WORK TASK – Lay out as a numbered list the stretch of the listing from the line containing "Which series has" through its end, skipping blank lines and omitting the pictures.

::::

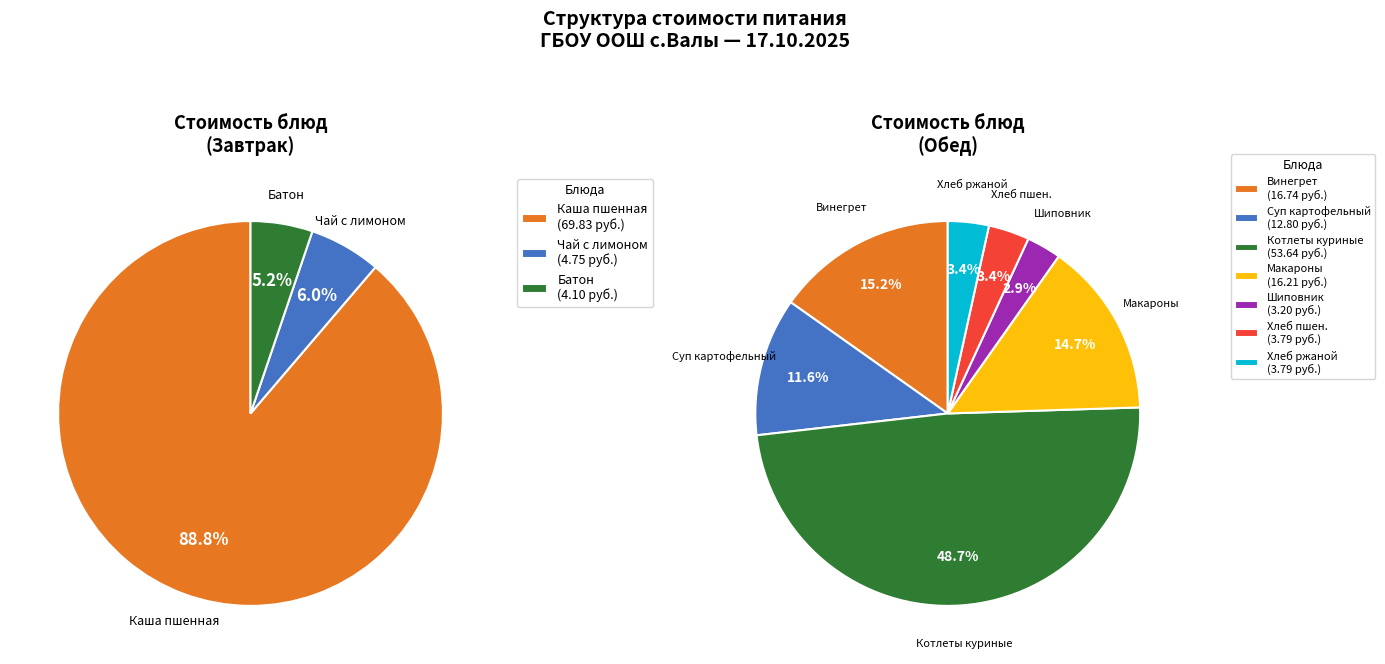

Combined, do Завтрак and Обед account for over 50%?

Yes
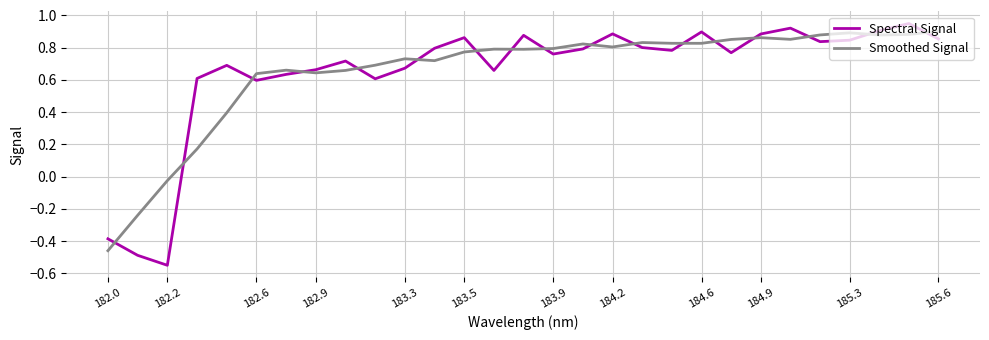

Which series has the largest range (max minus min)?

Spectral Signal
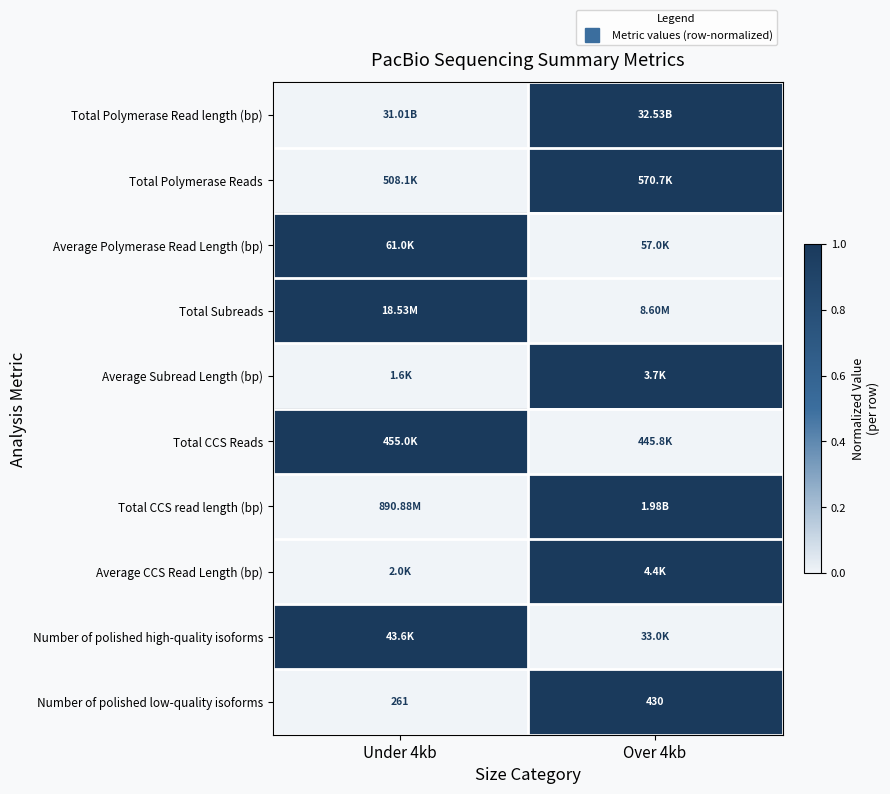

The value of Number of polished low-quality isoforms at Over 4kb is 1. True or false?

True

::::

YOUR RESPONSE –
1. Which series has the largest range (max minus min)?
2. Spectral Signal
3. The value of Number of polished low-quality isoforms at Over 4kb is 1. True or false?
4. True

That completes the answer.